A better analysis would compare the average delay of a carrier’s flights to the average delay of all other carrier’s flights within a route.
flights %>%
filter(!is.na(arr_delay)) %>%
# Total delay by carrier within each origin, dest
group_by(origin, dest, carrier) %>%
summarise(
arr_delay = sum(arr_delay),
flights = n()
) %>%
# Total delay within each origin dest
group_by(origin, dest) %>%
mutate(
arr_delay_total = sum(arr_delay),
flights_total = sum(flights)
) %>%
# average delay of each carrier - average delay of other carriers
ungroup() %>%
mutate(
arr_delay_others = (arr_delay_total - arr_delay) /
(flights_total - flights),
arr_delay_mean = arr_delay / flights,
arr_delay_diff = arr_delay_mean - arr_delay_others
) %>%
# remove NaN values (when there is only one carrier)

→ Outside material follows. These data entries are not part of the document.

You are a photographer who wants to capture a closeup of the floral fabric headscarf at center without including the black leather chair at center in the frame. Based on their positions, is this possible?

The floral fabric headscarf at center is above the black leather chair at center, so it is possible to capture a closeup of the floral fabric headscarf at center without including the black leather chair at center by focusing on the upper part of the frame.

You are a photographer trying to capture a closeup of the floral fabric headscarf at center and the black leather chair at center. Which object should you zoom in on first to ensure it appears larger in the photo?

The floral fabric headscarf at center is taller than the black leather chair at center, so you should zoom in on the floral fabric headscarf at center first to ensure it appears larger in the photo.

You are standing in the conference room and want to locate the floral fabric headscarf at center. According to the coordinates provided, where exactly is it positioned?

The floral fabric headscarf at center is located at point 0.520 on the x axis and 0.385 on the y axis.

filter(is.finite(arr_delay_diff)) %>%
# average over all airports it flies to
group_by(carrier) %>%
summarise(arr_delay_diff = mean(arr_delay_diff)) %>%
arrange(desc(arr_delay_diff))
## # A tibble: 15 x 2
## carrier arr_delay_diff
## <chr> <dbl>
## 1 OO 27.3
## 2 F9 17.3
## 3 EV 11.0
## 4 B6 6.41
## 5 FL 2.57
## 6 VX -0.202
## 7 AA -0.970
## 8 WN -1.27
## 9 UA -1.86
## 10 MQ -2.48
## 11 YV -2.81
## 12 9E -3.54
## 13 US -4.14
## 14 DL -10.2
## 15 AS -15.8
The sort argument to count() sorts the results in order of n. I can use this anytime I would run count() followed by arrange().

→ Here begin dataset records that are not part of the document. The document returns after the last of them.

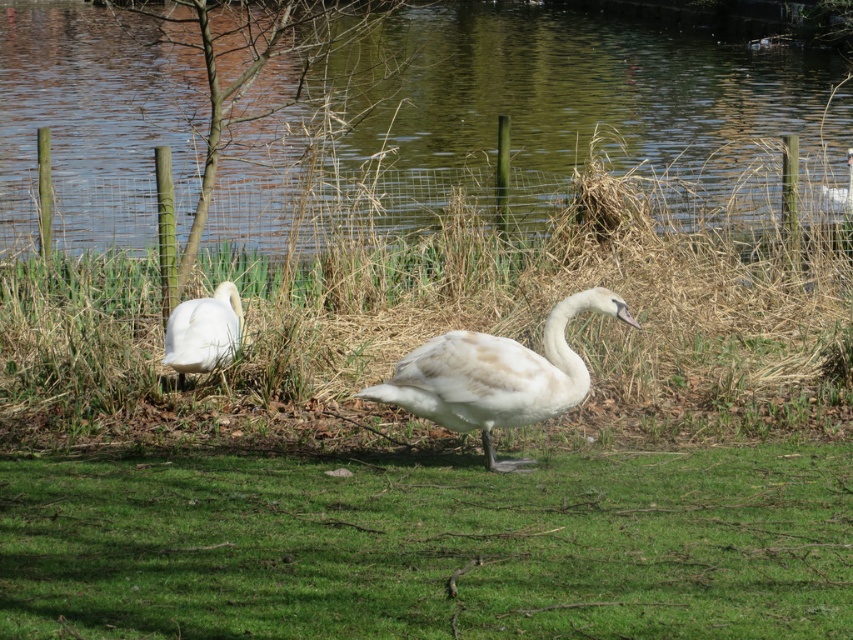
Which of these two, green grass at center or green water at center, stands shorter?

green grass at center is shorter.

What do you see at coordinates (430, 547) in the screenshot?
I see `green grass at center` at bounding box center [430, 547].

Where is `green grass at center`? green grass at center is located at coordinates (430, 547).

This screenshot has width=853, height=640. I want to click on green grass at center, so click(x=430, y=547).

Can you confirm if green grass at center is taller than white matte swan at center?

In fact, green grass at center may be shorter than white matte swan at center.

Does point (596, 531) come farther from viewer compared to point (485, 392)?

That is False.

Is point (93, 524) closer to camera compared to point (453, 422)?

Yes, it is.

Where is `green grass at center`? The width and height of the screenshot is (853, 640). green grass at center is located at coordinates (430, 547).

Between white feathered swan at left and white feathered swan at upper right, which one is positioned lower?

white feathered swan at left is below.

Is white feathered swan at left further to camera compared to white feathered swan at upper right?

No, it is not.

Does point (236, 346) come farther from viewer compared to point (848, 198)?

No, (236, 346) is in front of (848, 198).

You are a GUI agent. You are given a task and a screenshot of the screen. Output one action in this format:
    pyautogui.click(x=<x>, y=<y>)
    Task: Click on the white feathered swan at left
    
    Given the screenshot: What is the action you would take?
    [204, 332]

Grouping is most useful in conjunction with summarise(), but you can also do convenient operations with mutate() and filter():
Find the worst members of each group:
flights_sml %>%
group_by(year, month, day) %>%
filter(rank(desc(arr_delay)) < 10)
## # A tibble: 3,306 x 7
## # Groups: year, month, day [365]
## year month day dep_delay arr_delay distance air_time
## <int> <int> <int> <dbl> <dbl> <dbl> <dbl>
## 1 2013 1 1 853 851 184 41
## 2 2013 1 1 290 338 1134 213
## 3 2013 1 1 260 263 266 46
## 4 2013 1 1 157 174 213 60
## 5 2013 1 1 216 222 708 121
## 6 2013 1 1 255 250 589 115
## 7 2013 1 1 285 246 1085 146
## 8 2013 1 1 192 191 199 44
## 9 2013 1 1 379 456 1092 222
## 10 2013 1 2 224 207 550 94
## # … with 3,296 more rows
Find all groups bigger than a threshold:
popular_dests <- flights %>%
group_by(dest) %>%
filter(n() > 365)
popular_dests
## # A tibble: 332,577 x 19
## # Groups: dest [77]
## year month day dep_time sched_dep_time dep_delay arr_time sched_arr_time
## <int> <int> <int> <int> <int> <dbl> <int> <int>
## 1 2013 1 1 517 515 2 830 819
## 2 2013 1 1 533 529 4 850 830
## 3 2013 1 1 542 540 2 923 850
## 4 2013 1 1 544 545 -1 1004 1022
## 5 2013 1 1 554 600 -6 812 837
## 6 2013 1 1 554 558 -4 740 728
## 7 2013 1 1 555 600 -5 913 854
## 8 2013 1 1 557 600 -3 709 723
## 9 2013 1 1 557 600 -3 838 846
## 10 2013 1 1 558 600 -2 753 745
## # … with 332,567 more rows, and 11 more variables: arr_delay <dbl>,
## # carrier <chr>, flight <int>, tailnum <chr>, origin <chr>, dest <chr>,
## # air_time <dbl>, distance <dbl>, hour <dbl>, minute <dbl>, time_hour <dttm>
Standardize to compute per group metrics:
popular_dests %>%
filter(arr_delay > 0) %>%
mutate(prop_delay = arr_delay / sum(arr_delay)) %>%
select(year:day, dest, arr_delay, prop_delay)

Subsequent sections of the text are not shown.